Print each entry precisely; exclude the pictures.

::: Exercise data :::

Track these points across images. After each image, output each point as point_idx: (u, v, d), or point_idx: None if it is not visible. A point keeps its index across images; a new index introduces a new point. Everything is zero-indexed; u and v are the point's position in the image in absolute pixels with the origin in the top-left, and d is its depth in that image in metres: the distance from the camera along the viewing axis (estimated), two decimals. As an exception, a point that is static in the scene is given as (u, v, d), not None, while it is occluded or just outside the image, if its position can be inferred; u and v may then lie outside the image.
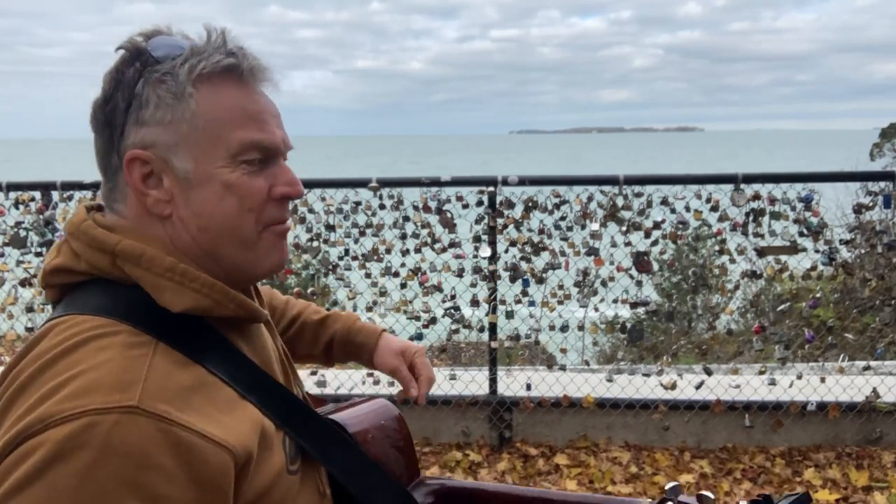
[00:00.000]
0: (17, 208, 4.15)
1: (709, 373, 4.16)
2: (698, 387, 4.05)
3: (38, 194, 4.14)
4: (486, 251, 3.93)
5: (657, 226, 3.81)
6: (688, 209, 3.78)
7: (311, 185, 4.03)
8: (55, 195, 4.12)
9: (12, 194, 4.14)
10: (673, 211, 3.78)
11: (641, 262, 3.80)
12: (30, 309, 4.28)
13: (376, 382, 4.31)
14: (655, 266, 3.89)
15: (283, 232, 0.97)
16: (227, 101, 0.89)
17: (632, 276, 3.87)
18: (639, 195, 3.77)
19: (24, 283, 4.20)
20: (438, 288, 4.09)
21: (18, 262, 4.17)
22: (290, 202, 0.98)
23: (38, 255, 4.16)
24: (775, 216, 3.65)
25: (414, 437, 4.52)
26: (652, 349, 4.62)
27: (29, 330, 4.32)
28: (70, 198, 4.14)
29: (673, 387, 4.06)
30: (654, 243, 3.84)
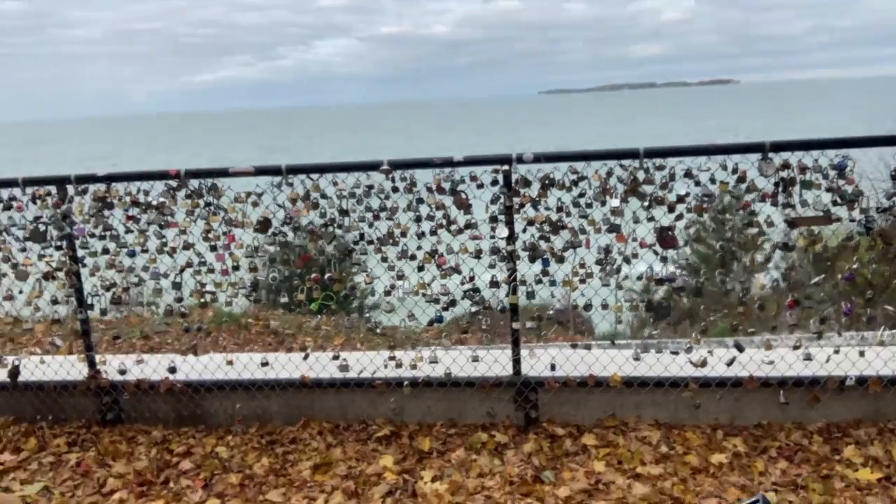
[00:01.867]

:::

* _Your solution_
Track these points across images. After each image, output each point as point_idx: (u, v, d), or point_idx: None if it is not visible. A point keeps its index across images; a new index introduces a new point. Everything is zero-indexed; u and v are the point's position in the image in absolute pixels with the origin in the top-left, and d is its depth in that image in metres: the distance from the camera along the viewing axis (estimated), two decimals. As an exception, a point that is static in the scene is given as (u, v, d), not None, while it is occluded or just outside the image, if its position can be inferred; u and v may then lie outside the image.
[00:00.000]
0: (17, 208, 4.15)
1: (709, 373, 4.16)
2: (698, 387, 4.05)
3: (38, 194, 4.14)
4: (486, 251, 3.93)
5: (657, 226, 3.81)
6: (688, 209, 3.78)
7: (311, 185, 4.03)
8: (55, 195, 4.12)
9: (12, 194, 4.14)
10: (673, 211, 3.78)
11: (641, 262, 3.80)
12: (30, 309, 4.28)
13: (376, 382, 4.31)
14: (655, 266, 3.89)
15: (283, 232, 0.97)
16: (227, 101, 0.89)
17: (632, 276, 3.87)
18: (639, 195, 3.77)
19: (24, 283, 4.20)
20: (438, 288, 4.09)
21: (18, 262, 4.17)
22: (290, 202, 0.98)
23: (38, 255, 4.16)
24: (775, 216, 3.65)
25: (414, 437, 4.52)
26: (652, 349, 4.62)
27: (29, 330, 4.32)
28: (70, 198, 4.14)
29: (673, 387, 4.06)
30: (654, 243, 3.84)
[00:01.867]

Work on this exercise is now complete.